Du pain sur la planche…

Autre défi majeur à relever : la production et la distribution d’eau et d’électricité. Les citoyens les plus modestes n’ont de cesse de se plaindre des coupures régulières d’approvisionnement en eau et des délestages tout aussi fréquents. Pourtant, en matière d’énergie, le potentiel hydroélectrique du Congo est évalué à 2 632 mégawatts… mais la puissance installée n’est que de 150 mégawatts et, pire, le taux d’utilisation des capacités des unités actuellement en service, y compris une centrale à gaz et une centrale thermique, est de seulement 33 %. En attendant la mise en service de la première turbine du barrage d’Imboulou, en décembre (voir p. 87).

L’amélioration de la qualité de l’enseignement et des infrastructures d’accueil est une autre urgence.

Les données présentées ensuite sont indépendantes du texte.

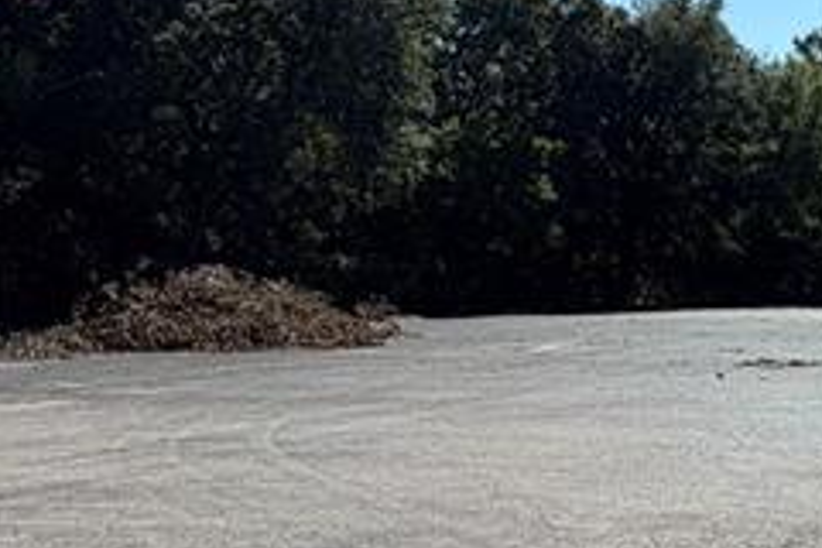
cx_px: 843
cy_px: 236
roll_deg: +0.1
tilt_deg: +2.1
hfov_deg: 29.9
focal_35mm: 62
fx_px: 1416
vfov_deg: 21.9
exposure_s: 1/1145
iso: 20
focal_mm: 2.22
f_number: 2.2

À Brazzaville, beaucoup d’établissements scolaires n’ont ni eau courante ni électricité. Quant aux résidences universitaires, elles laissent à désirer : pas de restaurant, des dortoirs surpeuplés (6 étudiants par chambre)… Prioritaire aussi, le secteur de la santé (voir pp. 90-92) : l’objectif est de promouvoir et de protéger, sur tout le territoire, la santé de la population et des collectivités et de garantir à tous l’accès à des services et à des soins de qualité, en renforçant les capacités du pays à gérer le système de santé national. À cet égard, un Plan national de développement sanitaire couvrant la période 2007-2011 est en cours.

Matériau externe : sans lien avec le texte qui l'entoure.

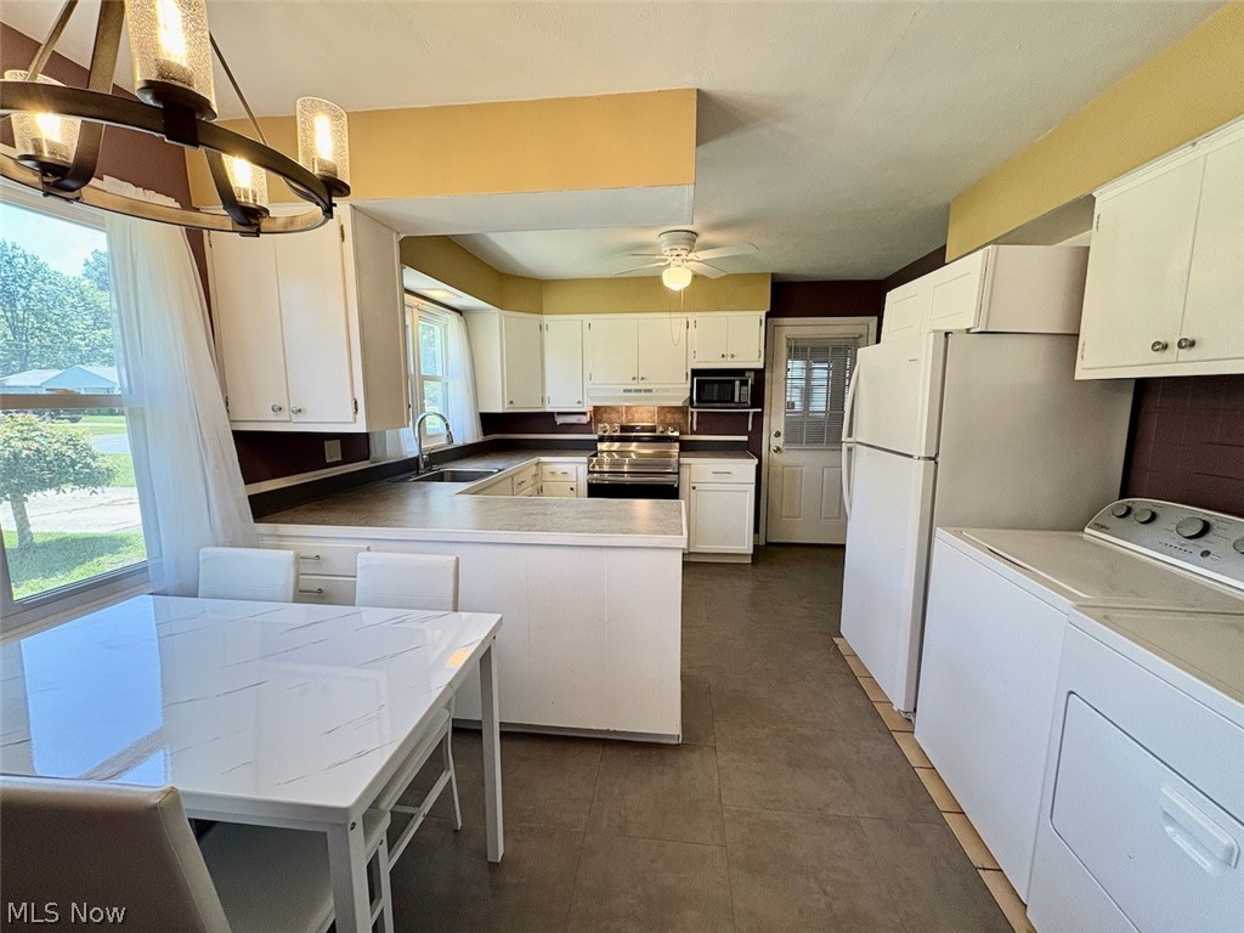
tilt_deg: -7.9
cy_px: 466
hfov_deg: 102.1
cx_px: 622
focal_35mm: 14
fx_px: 503
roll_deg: +0.3
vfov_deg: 85.7
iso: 200
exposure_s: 1/120
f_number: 2.2
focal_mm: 2.22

Enfin, la question de l’emploi est, depuis longtemps, un sujet de mécontentement. Beaucoup de Congolais, dont nombre de jeunes, sont au chômage (voir p. 86). Faute d’entreprises en nombre suffisant, ceux qui sortent de l’université ou des centres de formation viennent grossir les rangs des oisifs. Denis Sassou Nguesso est convaincu « qu’industrialiser le pays est la solution appropriée à l’épineux problème du chômage avec son corollaire la pauvreté ; c’est la plus sûre garantie de création d’emplois ». Infrastructures de qualité, éducation et santé améliorées, création d’emplois grâce à l’industrialisation, nomination de personnes « qui soient exemplaires et de bonne éthique »… Bref, changer le Congo de fond en comble en impliquant tous et chacun dans une nouvelle dynamique visant le respect de certaines valeurs : Denis Sassou Nguesso a du pain sur la planche. Il a sept ans pour prouver que son « Chemin d’avenir » est un projet de société qui mène quelque part.